In your copy, the records appear word for word and the pictures do not appear at all.
━━━━━━━━━━━━━━━━
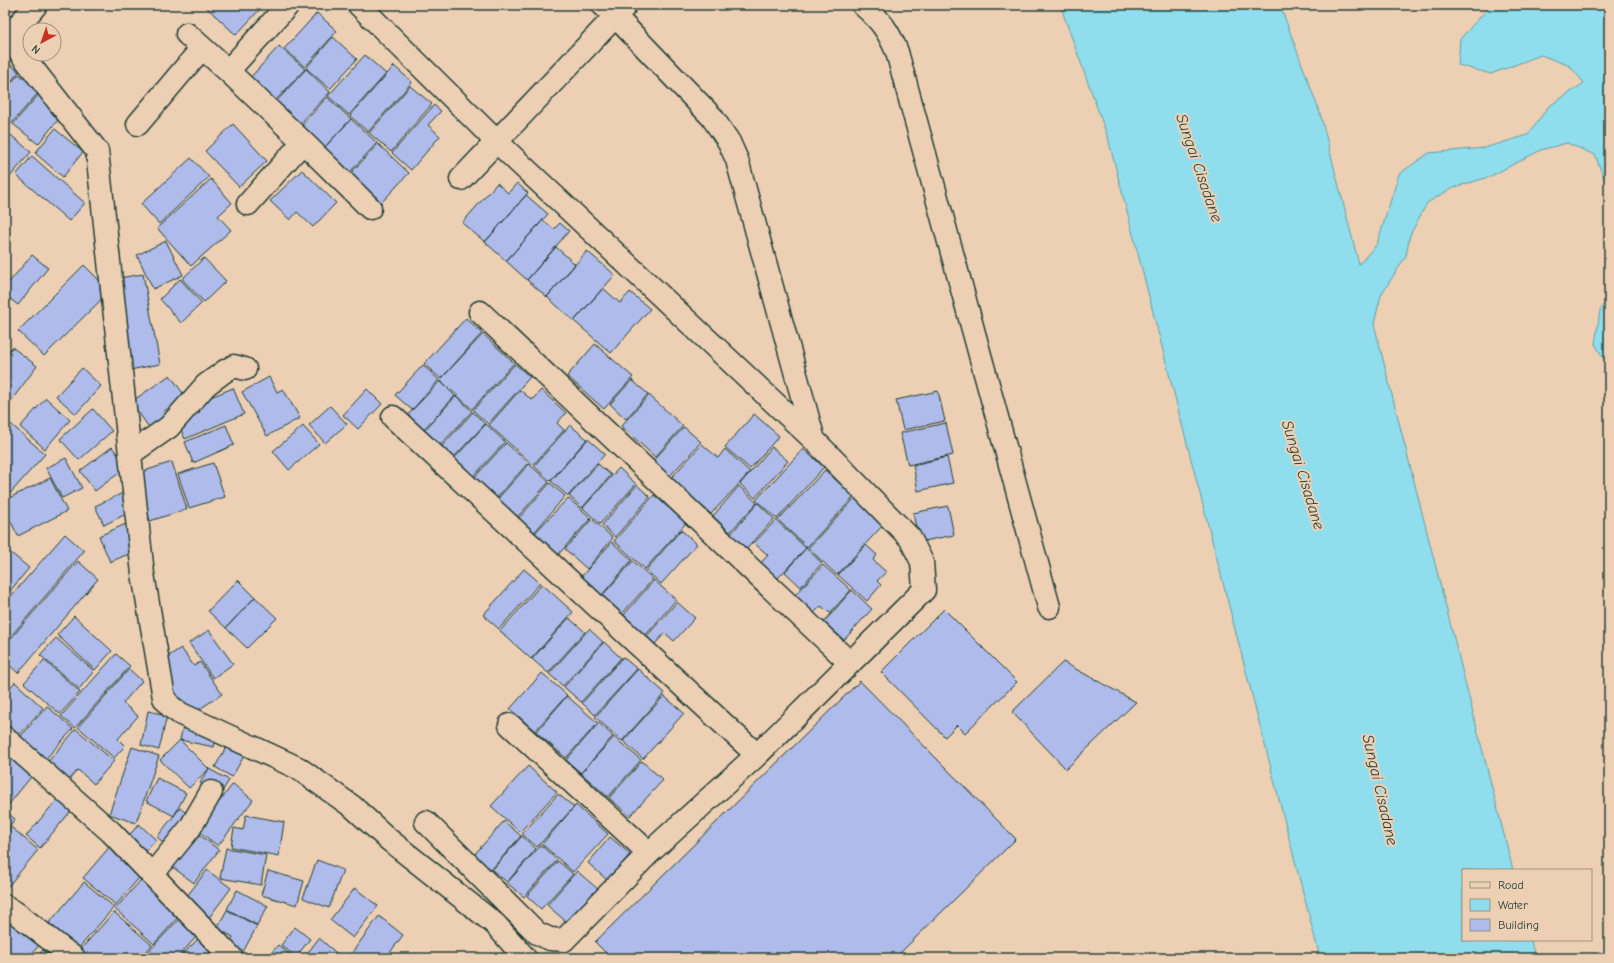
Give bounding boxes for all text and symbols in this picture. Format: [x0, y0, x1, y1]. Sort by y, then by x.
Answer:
north arrow [22, 22, 62, 62]
text: N [29, 42, 43, 57]
water label: Sungai Cisadane [1172, 111, 1226, 225]
water label: Sungai Cisadane [1278, 418, 1328, 532]
water label: Sungai Cisadane [1358, 733, 1402, 847]
legend [1462, 869, 1592, 941]
text: Road [1498, 878, 1524, 892]
text: Water [1498, 898, 1528, 912]
text: Building [1498, 918, 1539, 932]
━━━━━━━━━━━━━━━━
• **Exercise result**
Give bounding boxes for all text and symbols in this picture. Format: [x0, y0, x1, y1]. Sort by y, then by x.
Answer:
north arrow [22, 22, 62, 62]
text: N [29, 42, 43, 57]
water label: Sungai Cisadane [1172, 111, 1226, 225]
water label: Sungai Cisadane [1278, 418, 1328, 532]
water label: Sungai Cisadane [1358, 733, 1402, 847]
legend [1462, 869, 1592, 941]
text: Road [1498, 878, 1524, 892]
text: Water [1498, 898, 1528, 912]
text: Building [1498, 918, 1539, 932]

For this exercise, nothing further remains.